Pull out each line below that contains the string "juyub".

[Dataset entries]
::::
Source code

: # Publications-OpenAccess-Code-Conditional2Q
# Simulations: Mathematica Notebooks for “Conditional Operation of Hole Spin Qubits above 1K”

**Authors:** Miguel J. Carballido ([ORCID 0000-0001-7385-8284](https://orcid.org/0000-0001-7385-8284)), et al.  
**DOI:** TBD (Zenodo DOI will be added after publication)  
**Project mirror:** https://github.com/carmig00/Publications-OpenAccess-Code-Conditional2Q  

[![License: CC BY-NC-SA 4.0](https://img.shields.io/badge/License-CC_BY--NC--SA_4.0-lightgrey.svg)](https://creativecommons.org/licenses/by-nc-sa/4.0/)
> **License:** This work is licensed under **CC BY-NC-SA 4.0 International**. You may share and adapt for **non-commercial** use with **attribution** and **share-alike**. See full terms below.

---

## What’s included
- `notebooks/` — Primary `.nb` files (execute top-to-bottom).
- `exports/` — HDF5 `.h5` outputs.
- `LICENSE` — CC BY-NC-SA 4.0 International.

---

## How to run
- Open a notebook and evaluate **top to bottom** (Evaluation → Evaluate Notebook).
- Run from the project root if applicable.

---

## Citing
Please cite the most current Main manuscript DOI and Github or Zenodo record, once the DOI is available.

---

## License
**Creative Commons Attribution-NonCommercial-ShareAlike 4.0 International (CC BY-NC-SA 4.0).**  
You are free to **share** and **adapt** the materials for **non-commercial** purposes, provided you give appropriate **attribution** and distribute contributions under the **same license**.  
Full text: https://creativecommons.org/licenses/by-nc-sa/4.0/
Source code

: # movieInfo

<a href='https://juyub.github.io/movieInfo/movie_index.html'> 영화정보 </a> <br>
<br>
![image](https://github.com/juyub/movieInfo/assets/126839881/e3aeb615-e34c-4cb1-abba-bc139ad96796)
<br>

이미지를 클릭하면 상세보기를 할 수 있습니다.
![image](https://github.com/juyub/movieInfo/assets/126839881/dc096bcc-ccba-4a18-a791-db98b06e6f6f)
::::
> ANSWER BOX:
<a href='https://juyub.github.io/movieInfo/movie_index.html'> 영화정보 </a> <br>
![image](https://github.com/juyub/movieInfo/assets/126839881/e3aeb615-e34c-4cb1-abba-bc139ad96796)
![image](https://github.com/juyub/movieInfo/assets/126839881/dc096bcc-ccba-4a18-a791-db98b06e6f6f)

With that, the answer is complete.